Há cerca de uma década, assisti nos Estados Unidos ao seminário de um pesquisador brasileiro na área do agronegócio. O tema exato da palestra, já não me lembro. Um comentário proferido no início da apresentação, porém, tem me acompanhado desde aquele dia. Enquanto mostrava algumas fotos de fábricas e lavouras brasileiras, o pesquisador afirmou, como quem não quer nada, que “aquilo nem parecia Brasil”. Naquele caso, “não parecer Brasil” era um elogio.

Ao escutar a frase, fiquei desconcertado. Naquela “despretensiosa” avaliação, toda a força do elogio derivava de uma negação. Nas palavras do pesquisador, o agronegócio brasileiro, essa ideia carregada de abstração, devia a sua pujança não tanto a um conjunto de características próprias, mas ao contraste com as propriedades negativas de outra abstração, a ideia de Brasil.

Por que regiões como Ribeirão Preto ou o Matopiba “não se parecem Brasil”? O que seria, afinal, esse Brasil incompatível com imagens de Chapecó ou de Lucas do Rio Verde? São perguntas inúteis. Talhadas em um cenário idealizado a fim de garantir a complacência da plateia, alegorias como a ideia de “oásis de eficiência” minam as bases para qualquer esforço analítico sério. Nenhuma interpretação coerente do agronegócio brasileiro – ou, diga-se de passagem, de qualquer setor econômico – deveria se basear na ideia de “exceção à regra”. Afinal, as conquistas e problemas do agronegócio brasileiro nos fornecem uma clara demonstração das profundas contradições da sociedade em que está inserido.

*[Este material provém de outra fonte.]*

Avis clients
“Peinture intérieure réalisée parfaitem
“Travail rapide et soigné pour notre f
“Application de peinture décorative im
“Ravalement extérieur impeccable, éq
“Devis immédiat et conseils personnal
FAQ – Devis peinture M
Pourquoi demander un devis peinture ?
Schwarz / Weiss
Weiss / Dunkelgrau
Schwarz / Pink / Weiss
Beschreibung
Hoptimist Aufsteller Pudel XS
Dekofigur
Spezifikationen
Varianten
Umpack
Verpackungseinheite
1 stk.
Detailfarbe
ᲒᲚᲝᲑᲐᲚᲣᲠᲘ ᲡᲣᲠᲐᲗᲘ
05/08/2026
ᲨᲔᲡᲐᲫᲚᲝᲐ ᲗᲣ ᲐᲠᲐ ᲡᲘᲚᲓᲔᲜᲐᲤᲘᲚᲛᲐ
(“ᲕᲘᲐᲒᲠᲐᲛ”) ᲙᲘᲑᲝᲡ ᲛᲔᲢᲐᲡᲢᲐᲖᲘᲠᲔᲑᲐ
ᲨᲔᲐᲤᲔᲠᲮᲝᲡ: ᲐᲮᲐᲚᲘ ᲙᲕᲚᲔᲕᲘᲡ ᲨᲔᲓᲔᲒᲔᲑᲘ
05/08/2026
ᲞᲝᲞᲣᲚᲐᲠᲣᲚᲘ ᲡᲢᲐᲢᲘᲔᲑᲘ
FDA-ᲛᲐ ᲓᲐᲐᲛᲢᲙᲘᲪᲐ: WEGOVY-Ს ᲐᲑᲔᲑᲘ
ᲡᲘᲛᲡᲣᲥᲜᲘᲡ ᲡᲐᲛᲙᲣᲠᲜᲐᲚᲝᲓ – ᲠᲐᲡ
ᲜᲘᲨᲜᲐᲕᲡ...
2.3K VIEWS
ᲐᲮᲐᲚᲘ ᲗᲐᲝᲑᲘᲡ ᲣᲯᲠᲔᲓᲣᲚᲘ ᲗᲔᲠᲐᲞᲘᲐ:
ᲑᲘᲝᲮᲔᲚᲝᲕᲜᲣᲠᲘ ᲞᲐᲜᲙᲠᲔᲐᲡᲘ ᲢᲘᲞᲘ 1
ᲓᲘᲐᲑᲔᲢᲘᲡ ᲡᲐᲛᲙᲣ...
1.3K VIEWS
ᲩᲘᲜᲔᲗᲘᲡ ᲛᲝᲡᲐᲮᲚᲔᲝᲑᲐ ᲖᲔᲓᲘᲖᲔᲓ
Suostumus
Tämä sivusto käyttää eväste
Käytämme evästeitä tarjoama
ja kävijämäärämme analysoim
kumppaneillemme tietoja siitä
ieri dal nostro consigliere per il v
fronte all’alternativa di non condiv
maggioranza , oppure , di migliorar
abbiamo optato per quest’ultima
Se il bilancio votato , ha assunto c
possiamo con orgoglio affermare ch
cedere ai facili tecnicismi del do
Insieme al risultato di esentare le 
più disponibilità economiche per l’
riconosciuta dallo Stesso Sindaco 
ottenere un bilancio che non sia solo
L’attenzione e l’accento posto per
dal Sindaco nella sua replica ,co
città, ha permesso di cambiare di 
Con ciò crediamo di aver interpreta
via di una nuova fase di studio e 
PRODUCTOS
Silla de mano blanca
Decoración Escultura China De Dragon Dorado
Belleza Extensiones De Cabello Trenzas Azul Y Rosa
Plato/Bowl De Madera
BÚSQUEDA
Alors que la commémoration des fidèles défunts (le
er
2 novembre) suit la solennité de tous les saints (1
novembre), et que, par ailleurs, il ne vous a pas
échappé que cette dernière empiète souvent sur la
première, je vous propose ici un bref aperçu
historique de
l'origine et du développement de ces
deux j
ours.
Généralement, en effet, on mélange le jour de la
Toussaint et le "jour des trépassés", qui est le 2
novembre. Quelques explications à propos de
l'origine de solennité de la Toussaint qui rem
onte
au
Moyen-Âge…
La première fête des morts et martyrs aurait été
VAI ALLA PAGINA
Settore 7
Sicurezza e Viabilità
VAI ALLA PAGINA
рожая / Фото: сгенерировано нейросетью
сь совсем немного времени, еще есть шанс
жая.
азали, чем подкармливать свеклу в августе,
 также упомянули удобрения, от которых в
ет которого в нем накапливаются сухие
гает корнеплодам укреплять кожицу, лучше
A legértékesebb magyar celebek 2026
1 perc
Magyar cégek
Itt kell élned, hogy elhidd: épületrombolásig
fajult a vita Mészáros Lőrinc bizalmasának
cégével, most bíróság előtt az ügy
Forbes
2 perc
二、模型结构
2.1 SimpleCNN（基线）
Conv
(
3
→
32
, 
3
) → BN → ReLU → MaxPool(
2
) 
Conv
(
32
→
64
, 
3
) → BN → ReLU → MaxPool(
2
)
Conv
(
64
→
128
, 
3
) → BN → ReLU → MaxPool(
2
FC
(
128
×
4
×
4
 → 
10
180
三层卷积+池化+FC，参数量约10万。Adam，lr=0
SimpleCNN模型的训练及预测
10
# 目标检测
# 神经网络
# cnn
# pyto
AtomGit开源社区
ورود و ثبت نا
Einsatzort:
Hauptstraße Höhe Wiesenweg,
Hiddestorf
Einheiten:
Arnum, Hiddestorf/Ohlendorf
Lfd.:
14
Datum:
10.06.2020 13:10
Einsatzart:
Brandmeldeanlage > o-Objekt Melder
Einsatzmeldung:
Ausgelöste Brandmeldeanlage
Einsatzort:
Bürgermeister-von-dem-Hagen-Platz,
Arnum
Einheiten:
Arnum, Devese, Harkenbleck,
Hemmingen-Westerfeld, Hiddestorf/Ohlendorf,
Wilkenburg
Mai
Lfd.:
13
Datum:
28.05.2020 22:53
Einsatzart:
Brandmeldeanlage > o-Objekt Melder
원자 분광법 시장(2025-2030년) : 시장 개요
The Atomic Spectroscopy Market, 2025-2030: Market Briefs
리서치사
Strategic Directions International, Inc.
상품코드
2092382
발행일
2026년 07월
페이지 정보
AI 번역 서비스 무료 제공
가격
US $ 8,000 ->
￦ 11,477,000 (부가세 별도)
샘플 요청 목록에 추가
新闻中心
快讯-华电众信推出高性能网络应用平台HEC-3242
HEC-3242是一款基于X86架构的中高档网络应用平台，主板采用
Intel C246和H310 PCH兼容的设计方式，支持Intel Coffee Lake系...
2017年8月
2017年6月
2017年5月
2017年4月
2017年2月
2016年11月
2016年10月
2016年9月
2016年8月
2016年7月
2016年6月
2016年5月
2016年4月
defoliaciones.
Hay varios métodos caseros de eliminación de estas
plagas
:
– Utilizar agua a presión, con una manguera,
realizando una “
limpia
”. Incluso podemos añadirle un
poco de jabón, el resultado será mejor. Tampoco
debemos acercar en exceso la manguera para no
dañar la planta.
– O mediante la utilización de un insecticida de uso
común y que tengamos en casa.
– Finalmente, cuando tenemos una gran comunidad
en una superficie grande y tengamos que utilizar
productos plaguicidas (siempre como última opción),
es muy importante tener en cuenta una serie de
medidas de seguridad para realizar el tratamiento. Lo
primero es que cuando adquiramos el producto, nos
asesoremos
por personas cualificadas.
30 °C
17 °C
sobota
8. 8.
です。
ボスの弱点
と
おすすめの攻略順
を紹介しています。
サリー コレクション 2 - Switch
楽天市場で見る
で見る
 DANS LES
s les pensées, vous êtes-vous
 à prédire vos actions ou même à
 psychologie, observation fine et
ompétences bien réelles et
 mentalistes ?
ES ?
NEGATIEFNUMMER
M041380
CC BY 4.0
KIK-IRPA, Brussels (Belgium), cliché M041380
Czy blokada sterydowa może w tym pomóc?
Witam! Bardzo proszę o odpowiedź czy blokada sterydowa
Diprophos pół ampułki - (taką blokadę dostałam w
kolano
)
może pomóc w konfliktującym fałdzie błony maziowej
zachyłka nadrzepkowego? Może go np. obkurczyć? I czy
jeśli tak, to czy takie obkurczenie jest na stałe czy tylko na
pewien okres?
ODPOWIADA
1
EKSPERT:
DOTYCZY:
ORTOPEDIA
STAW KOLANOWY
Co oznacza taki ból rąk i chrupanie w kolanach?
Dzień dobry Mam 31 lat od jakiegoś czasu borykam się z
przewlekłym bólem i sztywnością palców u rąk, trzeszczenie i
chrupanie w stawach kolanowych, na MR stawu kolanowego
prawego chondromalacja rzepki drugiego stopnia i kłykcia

Com o tempo, percebi que o pesquisador não estava sozinho. Na última década, deparei-me com raciocínios semelhantes inúmeras vezes. Talvez o melhor resumo seja a expressão “o Brasil que dá certo”. Quando separamos o “Brasil que dá certo” do “Brasil que dá errado”, podemos nos rodear daqueles elementos da sociedade brasileira que, acreditamos, apontam um futuro mais otimista. De maneira arbitrária, isolamos o mal em categorias amplas – a política, a burocracia, a corrupção, a miséria – e o afastamos das nossas ações. Apesar dos problemas, avançamos. Embora sejam muitas as razões para o desânimo, há um Brasil que nos orgulha.  

Traçando linhas imaginárias que separam “o Brasil que funciona” do “Brasil sem futuro”, muitos torcem apaixonadamente para que o primeiro prevaleça – apoiando-se, sabe-se lá o motivo, na ideia simplista de que esses “dois Brasis” competem diariamente pela supremacia. O “Brasil que dá certo” é também um país capaz de importar as mais diversas tendências e ideias do mundo desenvolvido e aplicá-las em suas organizações. Termos como “responsabilidade social”, “governança corporativa” e “sustentabilidade” são parte integrante da identidade projetada por esse Brasil que “nem parece Brasil”.

Voltei a lembrar do “nem parece Brasil” ao ler as notícias sobre o assassinato de João Alberto Freitas. Seria a brutalidade com que João Alberto foi espancado parte do “Brasil” imaginado pelo pesquisador? E desastres como Mariana e Brumadinho, entrariam nessa categoria de “Brasil”? Como explicar escândalos como os revelados pela “Operação Carne Fraca” em organizações com tamanha capacidade de competir em mercados com os mais variados graus de exigência? Qual a linha que separaria a operação de empresas tão relevantes no cenário nacional das tragédias que povoam o noticiário?

Há momentos em que somente o repugnante nos resgata o contato com a realidade. Eventos como o assassinato de João Alberto Freitas revelam a futilidade de qualquer exercício de separação entre o “Brasil que dá certo” e o resto, ignorando as profundas ligações entre as supostas “ilhas de eficiência” e a realidade ao redor. Da mesma forma, a brutalidade e a negligência revelam a superficialidade com que empregamos pilares caros a esse Brasil tão confiante em si mesmo, como “responsabilidade social”, “governança corporativa” e “sustentabilidade”, em uma clara demonstração da nossa dificuldade de adaptar termos abstratos a uma realidade tão complexa como a brasileira.

Um dia a conta chega, porém. Transformações perenes implicam o pleno reconhecimento de todas as imagens e realidades que compõem o Brasil. Nesse sentido, é necessário que esse “Brasil que dá certo” reconheça de uma vez por todas a sua responsabilidade na construção de uma sociedade mais sensível aos desafios enfrentados pela maioria da população nacional. Somente assim daremos um significado concreto a toda a parafernália retórica utilizada para legitimar as práticas corporativas em um país rico, mas profundamente injusto, como o Brasil.